# Few pics



## SteveS TT (Apr 23, 2008)

Hi everyone,

Gave the TT a quick going over this afternoon and thought i'd take a few pics as i've not taken any since i bought the car!

I've debadged and added a QS rear valance since buying it. Hopefully the next time i take pics will be decked on FK's with new wheels!


----------



## Mike753TT (Jan 2, 2008)

QS grill would look nice :wink: Did you get a ticket :lol:


----------



## SteveS TT (Apr 23, 2008)

Well i plan to have a qs grill, qs front bumper and qs spoiler. (but that will be well after i sort out the suspension and wheels!)

No ticket!!!


----------



## J55TTC (Apr 25, 2005)

Nice - looks great!


----------



## SimonQS (Jul 21, 2008)

Very nice, good colour combination! 8)


----------



## bobski (Oct 21, 2007)

Nice and shiney... 

Looks great and love that colour too ...... :wink:

Bobski


----------



## SteveS TT (Apr 23, 2008)

bobski said:


> Looks great and love that colour too ...... :wink:
> 
> Bobski


Really  Would never of guessed!!!!

Thanks for the nice comments, I'm wondering how shiny it could be as this is just after washing it so god knows how shiny your cars are after a proper detailing. I'm thinking of having a full detail before the summer is completely over!


----------



## bobski (Oct 21, 2007)

SteveS TT said:


> bobski said:
> 
> 
> > Looks great and love that colour too ...... :wink:
> ...


 This colour does really look good once you have spent a bit of time claying, polishing and waxing it. I would love to get mine detailed. Hope the weather changes for you and you can get it detailed as i would like to see the results.

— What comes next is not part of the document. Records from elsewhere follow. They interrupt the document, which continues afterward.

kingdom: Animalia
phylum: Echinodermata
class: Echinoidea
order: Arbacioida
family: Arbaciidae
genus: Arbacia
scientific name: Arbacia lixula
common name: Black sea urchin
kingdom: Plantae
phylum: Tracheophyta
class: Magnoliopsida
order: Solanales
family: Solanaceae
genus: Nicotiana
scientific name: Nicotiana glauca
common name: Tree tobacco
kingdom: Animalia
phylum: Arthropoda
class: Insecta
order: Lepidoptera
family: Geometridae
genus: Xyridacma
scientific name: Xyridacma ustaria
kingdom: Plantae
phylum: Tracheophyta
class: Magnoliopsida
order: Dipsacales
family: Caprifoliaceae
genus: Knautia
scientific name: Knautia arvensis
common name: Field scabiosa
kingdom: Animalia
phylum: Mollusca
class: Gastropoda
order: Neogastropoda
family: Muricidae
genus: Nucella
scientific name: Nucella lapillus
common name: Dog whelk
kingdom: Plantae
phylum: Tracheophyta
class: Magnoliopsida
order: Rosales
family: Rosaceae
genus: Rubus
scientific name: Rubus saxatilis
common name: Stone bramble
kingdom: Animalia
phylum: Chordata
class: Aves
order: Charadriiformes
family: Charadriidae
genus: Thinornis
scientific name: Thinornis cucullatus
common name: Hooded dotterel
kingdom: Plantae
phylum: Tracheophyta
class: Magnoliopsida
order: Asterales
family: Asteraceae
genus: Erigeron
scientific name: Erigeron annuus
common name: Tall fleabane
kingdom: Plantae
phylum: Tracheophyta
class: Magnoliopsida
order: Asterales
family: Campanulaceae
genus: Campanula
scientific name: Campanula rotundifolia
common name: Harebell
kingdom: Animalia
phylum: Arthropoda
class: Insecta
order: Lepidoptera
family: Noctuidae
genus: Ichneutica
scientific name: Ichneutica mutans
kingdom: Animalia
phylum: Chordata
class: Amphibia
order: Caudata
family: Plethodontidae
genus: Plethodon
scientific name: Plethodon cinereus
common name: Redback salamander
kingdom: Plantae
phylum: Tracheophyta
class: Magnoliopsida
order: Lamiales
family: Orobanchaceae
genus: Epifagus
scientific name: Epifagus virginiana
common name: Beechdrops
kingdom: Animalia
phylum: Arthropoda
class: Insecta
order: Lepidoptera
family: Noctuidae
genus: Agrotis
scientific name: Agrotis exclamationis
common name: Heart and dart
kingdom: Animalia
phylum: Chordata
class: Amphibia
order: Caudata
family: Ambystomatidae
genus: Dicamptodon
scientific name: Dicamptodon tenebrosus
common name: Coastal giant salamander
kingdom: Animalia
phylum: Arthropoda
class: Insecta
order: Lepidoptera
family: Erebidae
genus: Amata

paint after 6 hours of me cleaning it.(Harleys carnuba wax)









Would love to see yours once detailed.... 

cheers
Bobski


----------



## SteveS TT (Apr 23, 2008)

I really would as well!!!!

I want to sort out a few mods first then get a detail and i have an uncle who does photography so i want to get some 'proper' snaps of it!

Loving that pic of yours, i really need to paint my calipers! I've got all the stuff to do it but no time!


----------



## bobski (Oct 21, 2007)

SteveS TT said:


> I really would as well!!!!
> 
> I want to sort out a few mods first then get a detail and i have an uncle who does photography so i want to get some 'proper' snaps of it!
> 
> Loving that pic of yours, i really need to paint my calipers! I've got all the stuff to do it but no time!


 Thanks Steve ,

I think that you car would suit some red painted calipers. As it would match the interior nicely. Get some decals for when you decide to paint them too...

Some pro pics is always a bonus.

Still loving the colour.... :wink:

Bobski


----------



## Dolfan (Nov 25, 2007)

Hi Steve,

Your car is looking very nice 8) and the paintwork looks in great condition a lot of depth in the shine

Yan


----------



## SteveS TT (Apr 23, 2008)

Thanks guys! I'm so pleased with this car it's unreal!!! It's acompletely blank canvass for me and i'm so excited (but nervous) about modding it!!! Biggest decision for me is wheels as i believe wheels and stance are the 2 key factors to having a nice car to an awesome car.


----------



## SteveS TT (Apr 23, 2008)

Dolfan said:


> Hi Steve,
> 
> Your car is looking very nice 8) and the paintwork looks in great condition a lot of depth in the shine
> 
> Yan


I'm really impressed by the paint work too! It was obviously treated well by the previous owner as all i've done is polished it and waxed it (not with anything special) and kept it clean (maybe a bit too obsessed with my bucket and lambswool mitt!) as i do clean it probably 3 times a week!

Thanks again!


----------